Hang out in the garden

Now this is an obvious one, but, if you’re lucky enough to have a garden, this is a brilliant way to get some vitamin D and be at one with nature. And, if you’re a sun worshipper like me, an excellent way to parent whilst working on your tan (for the first few days of lockdown anyway). Also, on the theme of activities that can simultaneously entertain myself and my daughter, I now have a netball post so I can shoot some hoops whilst she rips all of the petals off of Daddy’s flowers.


Make meal times an event

In our household, dinner time is the best time of the day. Whether that’s Mummy and Daddy’s post-bedtime Gousto, Netflix and (literal) chill, or our daughter’s three course meal at 5pm, it’s the only time of the day when we get any peace and quiet. Our daughter loves her food and is more than happy to sit there munching looking out on the garden whilst giving her parents a rest.
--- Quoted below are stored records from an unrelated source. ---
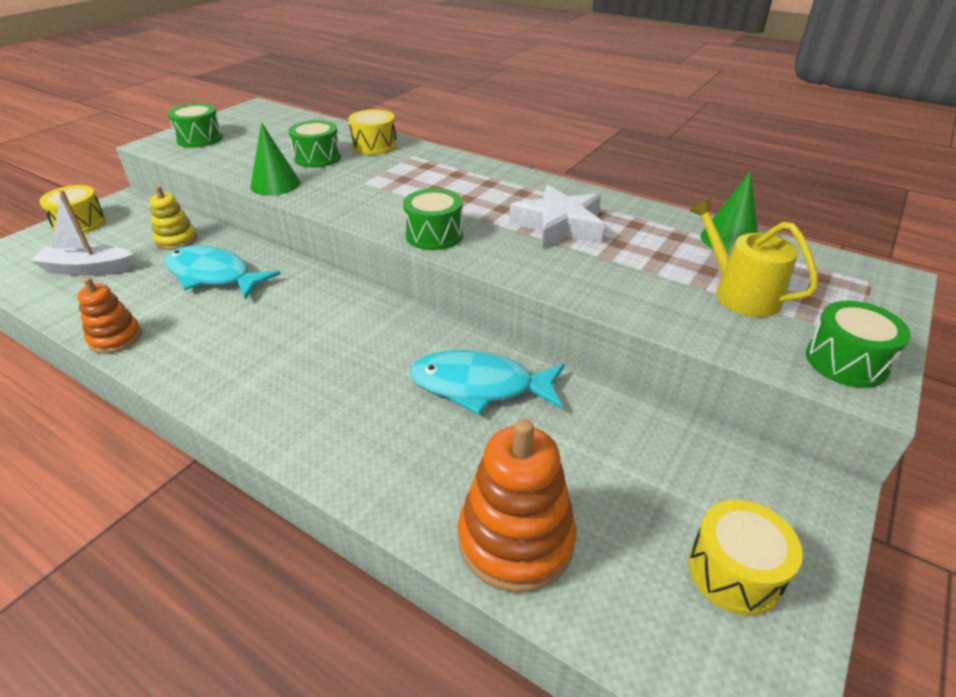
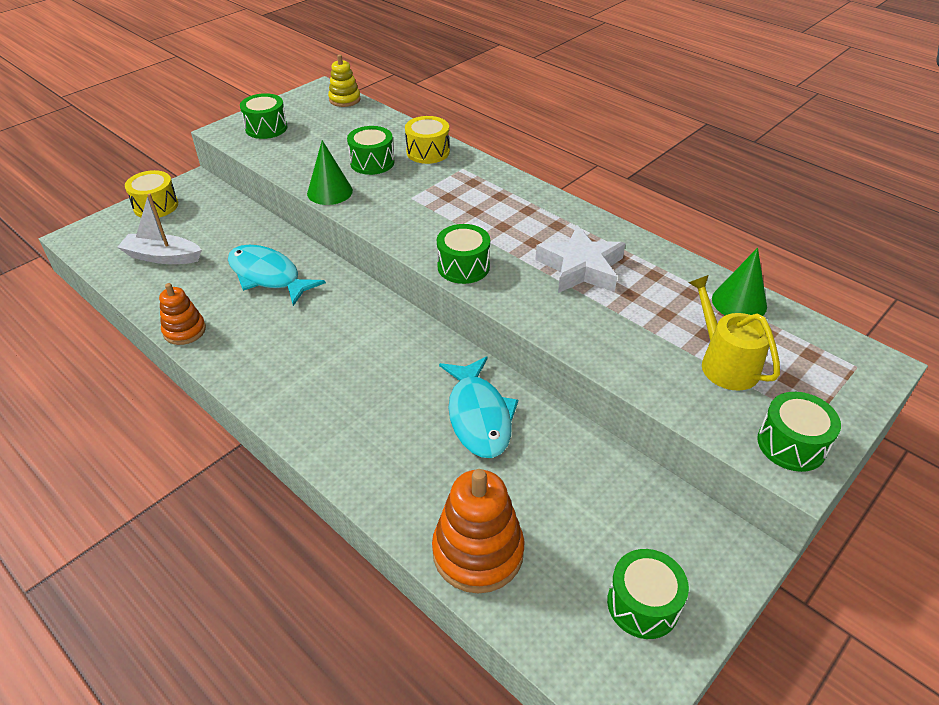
camera: 10 degrees right, 5 degrees up
yellow stacking toy [150,186,197,250] -> yellow stacking toy moved to [328,54,360,107]
turquoise fish [410,350,565,415] -> turquoise fish turned 120 degrees counterclockwise [439,356,518,458]
yellow drum [688,500,802,616] -> green drum [607,549,689,639]

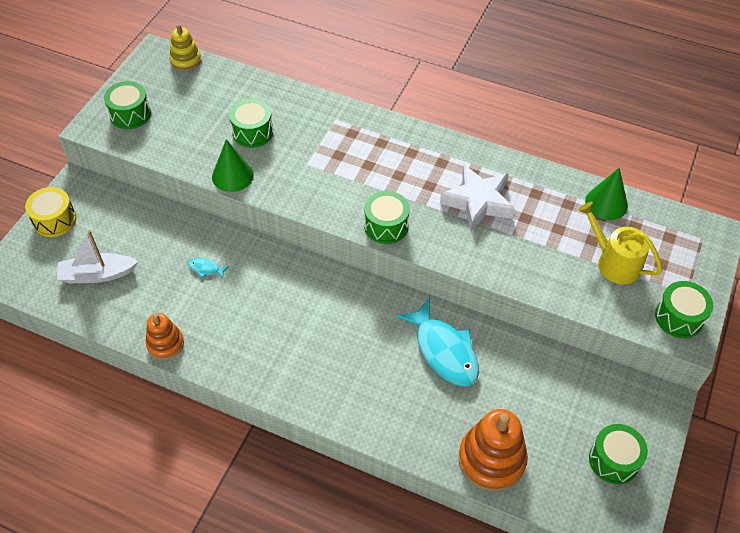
camera: 20 degrees left, 10 degrees up
turquoise fish [228,245,326,306] -> turquoise fish [188,258,229,279], size x0.41
yellow drum [405,116,450,164] -> none

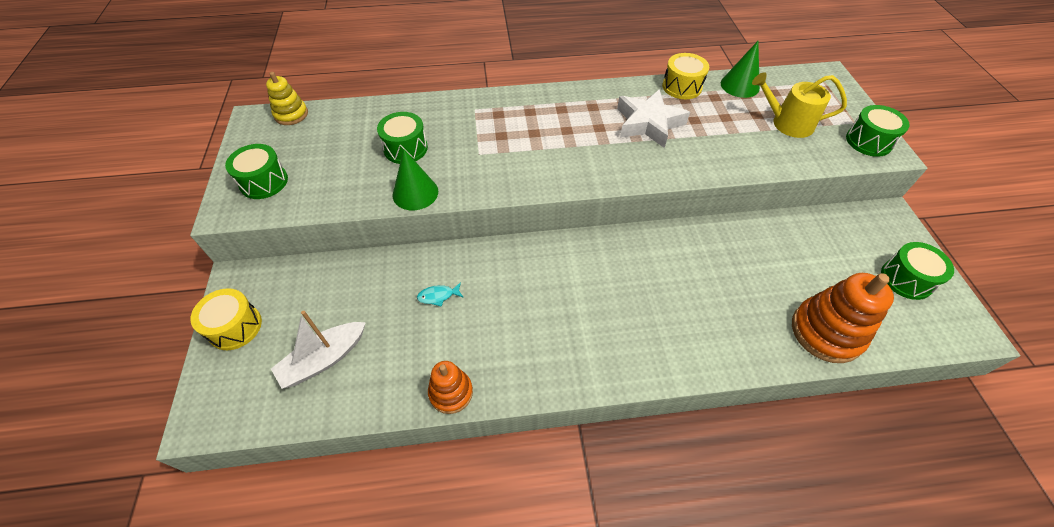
camera: 30 degrees left, 0 degrees up
green drum [364,191,410,244] -> none
turquoise fish [396,298,479,387] -> none
none -> yellow drum [662,53,709,99]

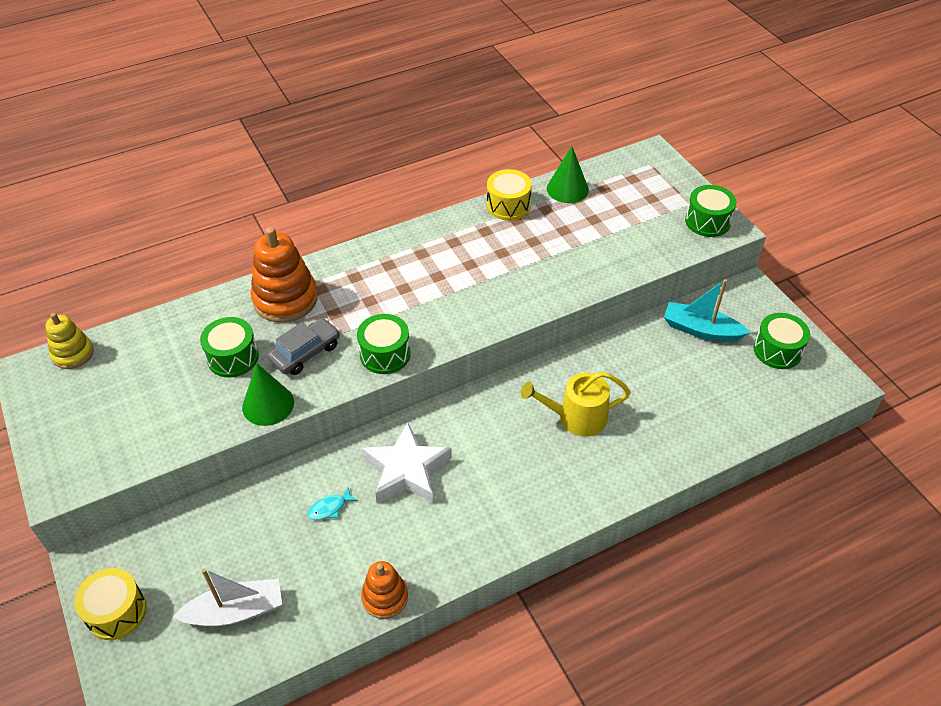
camera: 20 degrees left, 5 degrees down
green drum [225,144,288,199] -> green drum moved to [357,314,411,374]
white boat [271,311,366,389] -> white boat turned 135 degrees counterclockwise [173,569,282,626]
white star [617,89,690,148] -> white star moved to [362,422,452,503]
yellow watering can [752,72,847,138] -> yellow watering can moved to [521,372,631,436]
orange stacking toy [792,273,894,363] -> orange stacking toy moved to [251,227,318,323]
none -> grey car [268,318,340,375]
none -> turquoise boat [664,279,750,342]

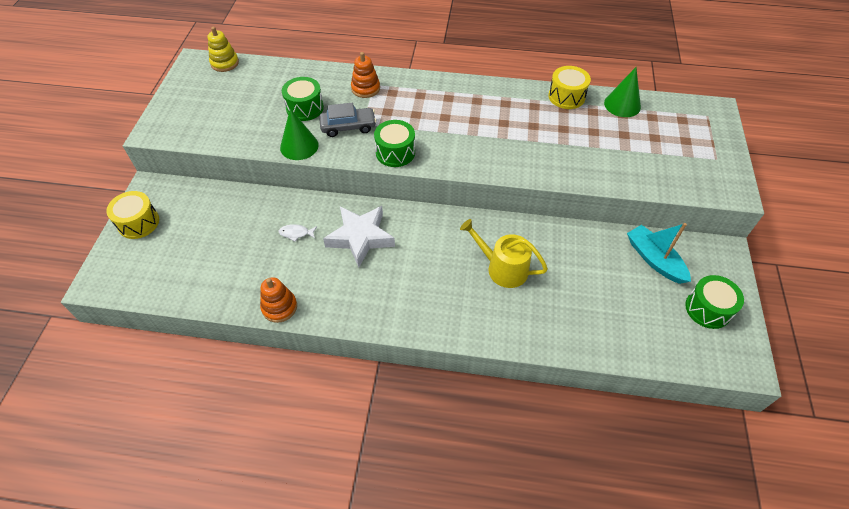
camera: 35 degrees right, 5 degrees up
white boat [173,569,282,626] -> none
orange stacking toy [251,227,318,323] -> orange stacking toy [351,52,380,98], size x0.59
turquoise fish [308,486,358,520] -> white fish [279,224,317,242]
green drum [685,185,737,237] -> none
Now that we’ve discovered Annabel Karmel’s ready meals for kids, this time is even less labour-intensive.


As well as this, snack time is also a good 30 minute activity. The only rule is that she can only have snacks that take impossibly long to eat (rice cakes with peanut butter are good) and there is no sharing involved as Mummy’s snack is ‘spicy’.


Slow down

If they want to change outfits 7,000 times a day, let them! Equally, if they fancy fannying around for 20 minutes before they actually lie down for a nappy change, go with it! What else is there to do? These sort of things used to stress me out so much as I was always in a hurry to get somewhere on time. Now I see these annoyances for what they are: ways to pass the time and be alone with your thoughts.


Try and enjoy it

My dad messaged me earlier saying how lucky I was to be spending this unexpected time with my daughter whilst she’s changing so much. I thought he was winding me up. I then realised that he was right. Upon reflection, I have enjoyed spending time with my daughter much more than I normally would. I hate to say it but usually I see parenting as a chore and something to be endured until 7pm but on the whole this week has been a lot of fun. Yes, there have been tantrums and teething and three trips to the naughty step in the space of ten minutes on one morning, but there have also been lots of cuddles and squeals of delight and joy. Unfortunately my dad is not going to be able to see her for at least three months (not in person anyway) and when he first realised this he sobbed; so, as much as the days have been long and hard, every evening I do go to bed feeling incredibly grateful.



I’m sure in 500 weeks’ time I won’t feel so mellow; I’m sure I’ll skip away with delight when I first drop my daughter off at nursery again! Having said that, I’m sure part of me will miss her and aspects of lockdown as well. In some ways, this slower, more laid-back pace of life has suited me (I’ve not been well for the past six months so I didn’t have the energy to do a lot anyway). I’ve enjoyed rainbow-spotting and acknowledging the existence of my neighbours and that feeling of being at one with the rest of the world.


I read yesterday that we should really try and savour this time and remember it as we’re living through history and not everyone will be fortunate enough to see the other side.


In the future we’ll go from trying to fill the time to having no time again.


Yes, spending time with a toddler is stressful and monotonous and sometimes unbearable but they are also super-cute as well. Some days it will be a case of counting down the seconds until bedtime but at least they give you a reason to get up the next day.